Background: Plasmids coding protein aggregation polypeptides from different
sources have been proposed as genetic adjuvants for DNA vaccines. We reported
that a plasmid (pATRex), encompassing the DNA sequence for the von Willebrand A
(vWA/A) domain of the Anthrax Toxin Receptor-1 (ANTXR-1, alias TEM8, Tumor
Endothelial Marker 8), acts as strong immune adjuvant by inducing formation of insoluble
intracellular aggregates and subsequent cell death. Objective: In the present study we addressed the question of
whether there is any substantial immunotoxicity associated with the use of self-aggregating proteins as genetic adjuvants.
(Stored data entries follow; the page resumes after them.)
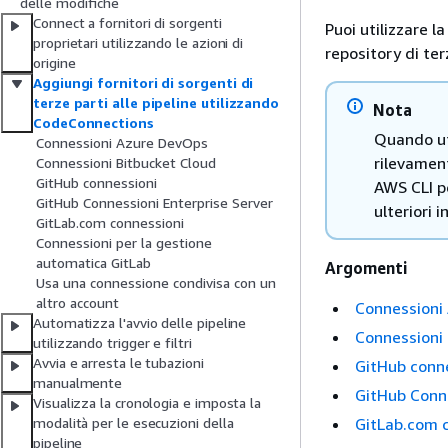
delle modifiche
Connect a fornitori di sorgenti
Puoi utilizzare 
proprietari utilizzando le azioni di
repository di ter
origine
Aggiungi fornitori di sorgenti di
terze parti alle pipeline utilizzando
Nota
CodeConnections
Quando uti
Connessioni Azure DevOps
rilevamen
Connessioni Bitbucket Cloud
GitHub connessioni
AWS CLI pe
GitHub Connessioni Enterprise Server
ulteriori 
GitLab.com connessioni
Connessioni per la gestione
automatica GitLab
Argomenti
Usa una connessione condivisa con un
altro account
Connessioni
Automatizza l'avvio delle pipeline
Connessioni 
utilizzando trigger e filtri
Avvia e arresta le tubazioni
GitHub conn
manualmente
GitHub Conne
Visualizza la cronologia e imposta la
GitLab.com 
modalità per le esecuzioni della
pipeline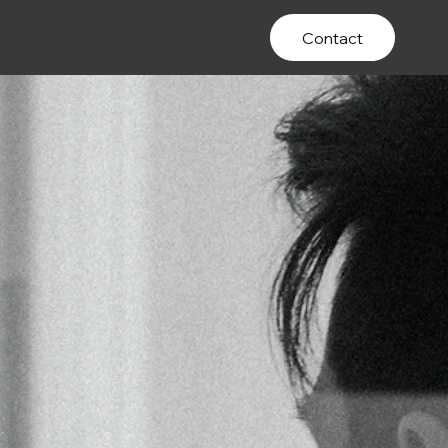
Contact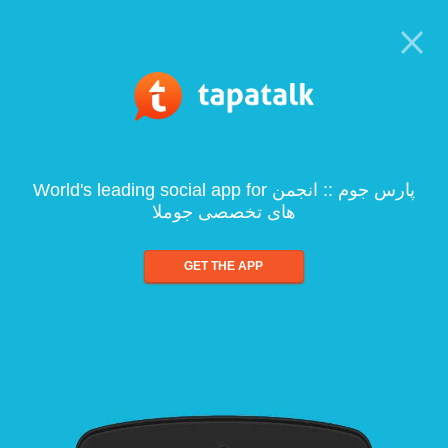
World's leading social app for پارس جوم :: انجمن
های تخصصی جوملا
GET THE APP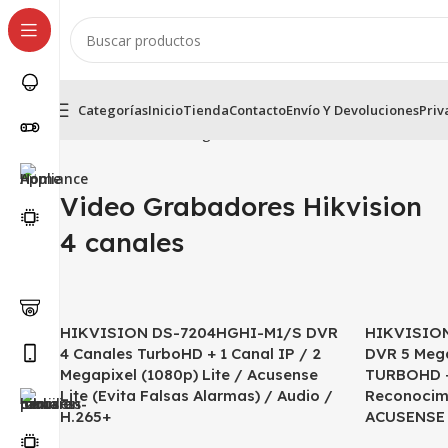
Categorías
Inicio
Tienda
Contacto
Envío Y Devoluciones
Priv
Inicio
Cámaras Análogas HD HikVision
Video Grabador D
Video Grabadores Hikvision
4 canales
HIKVISION DS-7204HGHI-M1/S DVR
HIKVISION
4 Canales TurboHD + 1 Canal IP / 2
DVR 5 Mega
Megapixel (1080p) Lite / Acusense
TURBOHD +
Lite (Evita Falsas Alarmas) / Audio /
Reconocimi
H.265+
ACUSENSE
Methods & Results: Here we report, by mean of histology, X-ray and molecular examinations of bone specimens, the unexpected
finding that intramuscular injection of pATRex in mice triggers, per se, severe bone loss (osteoporosis) independently
from the sex and genotype of the treated animals. Conclusion: Even though the study suggests that proteinaceous
“sticky “ adjuvants are unlikely to find their way into practical vaccination, the information gained is of value as
ATRex injections could provide an additional, simplified, mouse model of osteoporosis. Moreover, our results provide
experimental support to the hypothesis that proteotoxic aggregates chronically activate the innate immune system in amyloid
and aggregosome associated disorders.